▶ [GIVEN PASSAGE]
The Trump administration froze medical research funding for the National Institutes of Health (NIH), the primary agency for biomedical and public health research, and National Science Foundation (NSF), which supports fundamental research and education initiatives in science and engineering, leading to concerns about ongoing research and patient care.
This follows a bill passed in December 2024 that omitted clauses permitting children with relapsed cancer to receive drug treatments and therapies and abandoned a program that gave research money to small pharmaceutical companies working on rare pediatric diseases. Children on Medicaid would lose their access to medically complex care upon crossing state lines, as well as the Gabriella Miller Kids First Research Program, which is dedicated to funding pediatric cancer research.
Emily Mendenhall, a professor in the School of Foreign Service, is a medical anthropologist with a background in cancer research who has received several grants from the NIH and NSF.
Mendenhall said she witnesses the impact funding has on research and treatment because of her research with poor communities suffering from complex chronic illnesses.
“The government pays for the majority of the research –– which they need to because not everything works –– so you really need to depend on government support because research is experimental,” Mendenhall told The Hoya.
What these budget cuts look like is unfolding, with notices sent to NSF-funded scientists to cancel any conferences, training or meetings non-compliant with the executive order. A message sent to NSF staff instructed the organization to halt any grant activity that promotes diversity, equity, inclusion and accessibility (DEIA) principles, barring research projects with words like “biases,” “socioeconomic,” “trauma” and “women.”
Mendenhall said a pause in medical studies, such as clinical trials, can put participants at risk.
“People who, especially with U.S. aid, are in the middle of clinical trials are not being followed up with and are not getting medication,” Mendenhall said. “It’s quite dangerous for some people in some studies, depending on what they are enrolled in.”
The process for receiving funding is already extensive, with each reviewer spending more than 50 hours reading applications and submitting their critiques. Federal staff prepare for months to look over and perfect research plans that will receive grants.
Rebekah Evans, an assistant professor of neuroscience and a researcher who has received NIH funding, said these policies will have consequences for current and future research.

▶ [GIVEN DATA]
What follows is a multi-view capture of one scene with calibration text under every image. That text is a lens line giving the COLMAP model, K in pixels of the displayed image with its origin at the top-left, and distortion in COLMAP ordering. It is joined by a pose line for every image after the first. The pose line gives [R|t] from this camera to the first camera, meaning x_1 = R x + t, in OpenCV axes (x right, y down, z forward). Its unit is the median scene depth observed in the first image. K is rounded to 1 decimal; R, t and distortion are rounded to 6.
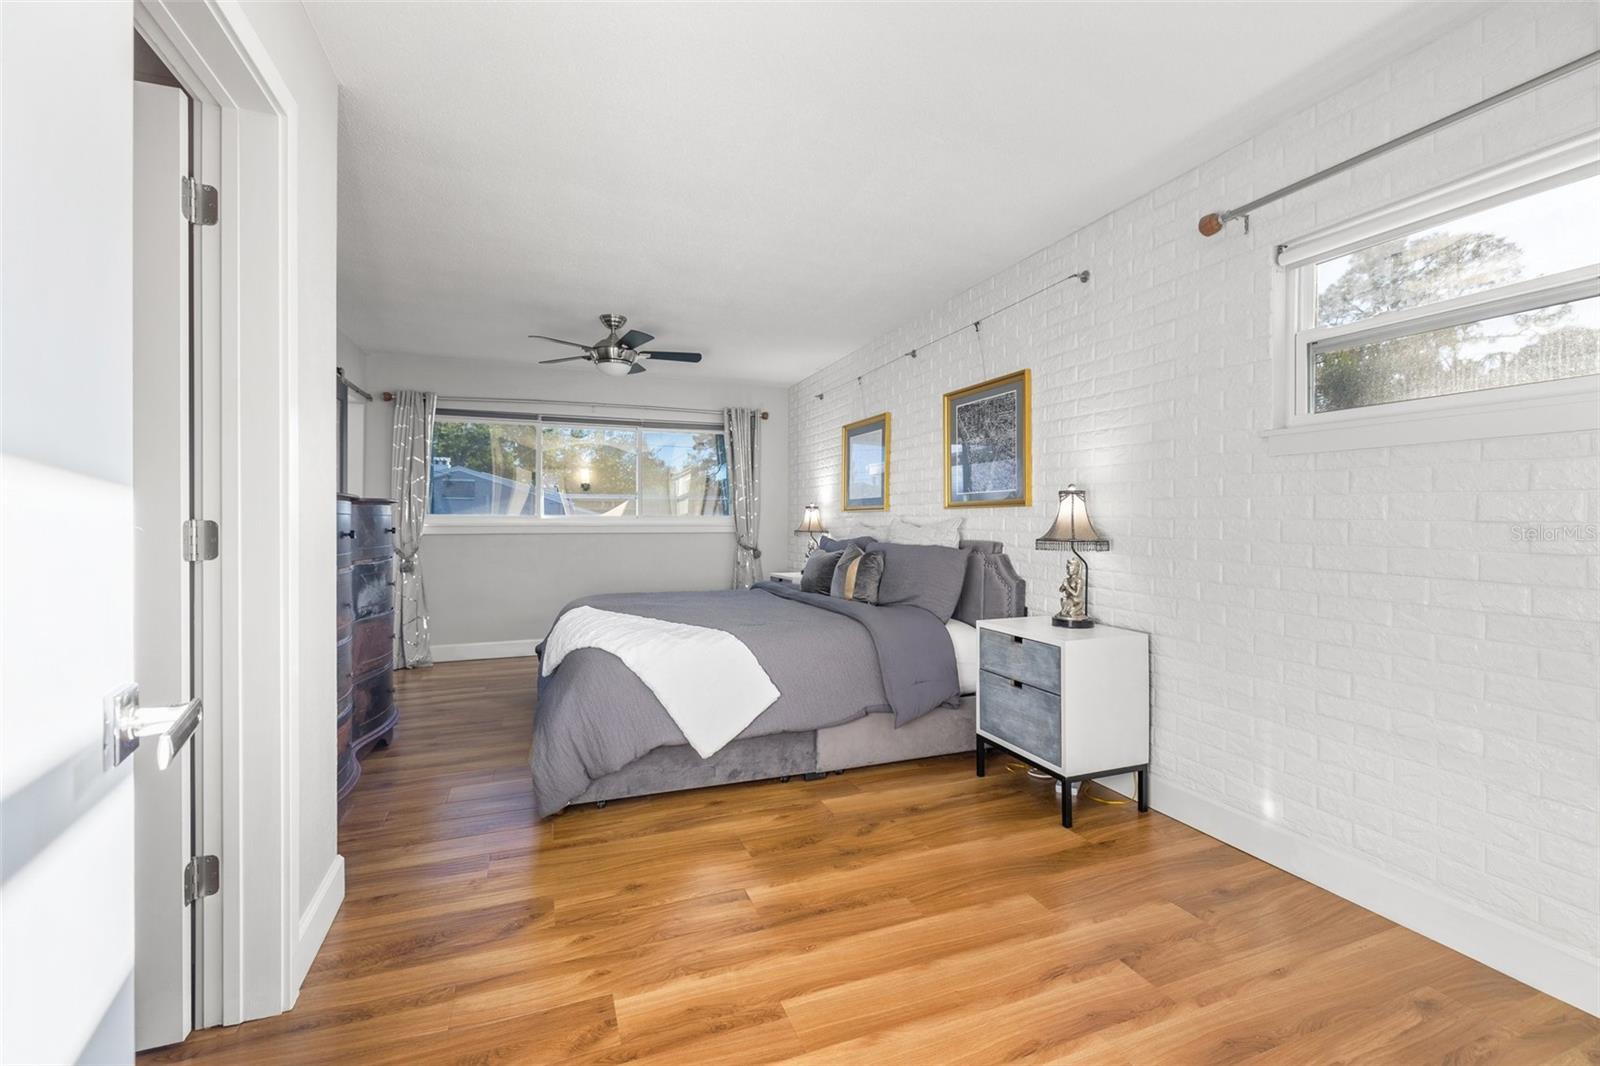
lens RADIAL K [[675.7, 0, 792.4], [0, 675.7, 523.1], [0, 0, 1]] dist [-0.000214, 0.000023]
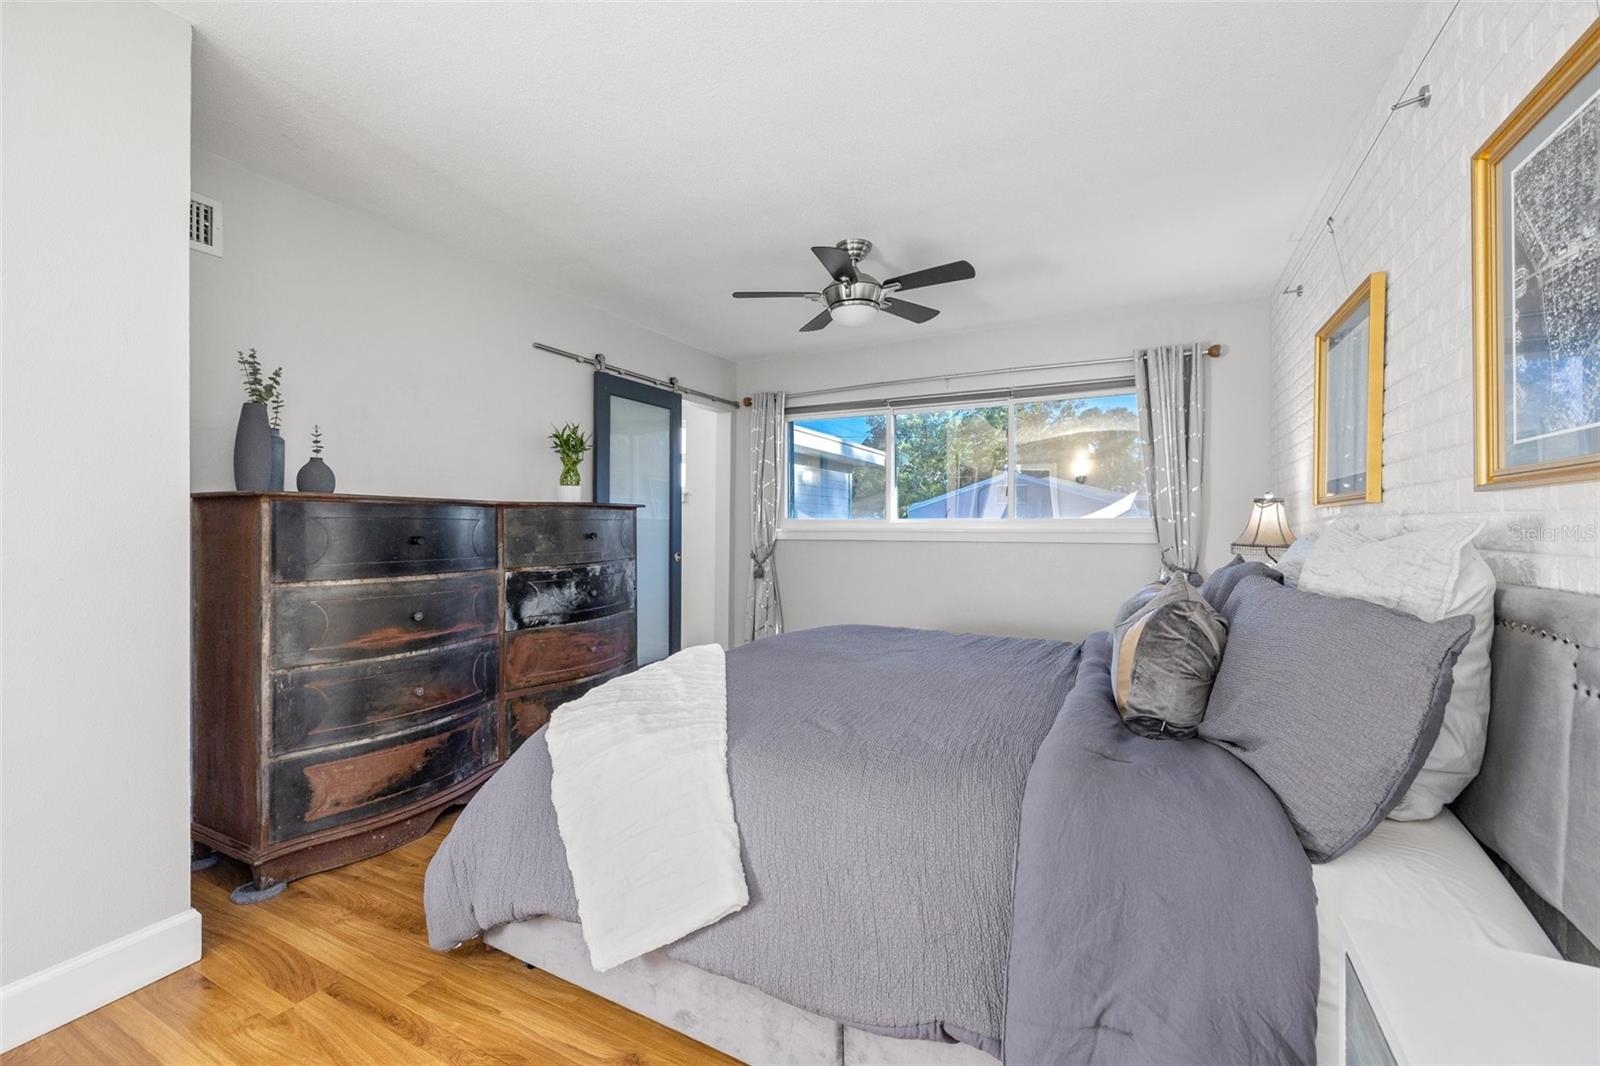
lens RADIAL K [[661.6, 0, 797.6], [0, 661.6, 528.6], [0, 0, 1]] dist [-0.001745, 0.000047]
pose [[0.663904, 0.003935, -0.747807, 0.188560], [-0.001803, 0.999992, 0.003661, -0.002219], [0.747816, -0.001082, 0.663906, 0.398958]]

▶ [WHAT YOU SHOULD DO] In the piece on the research funding freeze, what does the Gabriella Miller Kids First Research Program fund? This material isn't needed for the work here.

▶ [RESPONSE TO THE EXERCISE] Pediatric cancer research.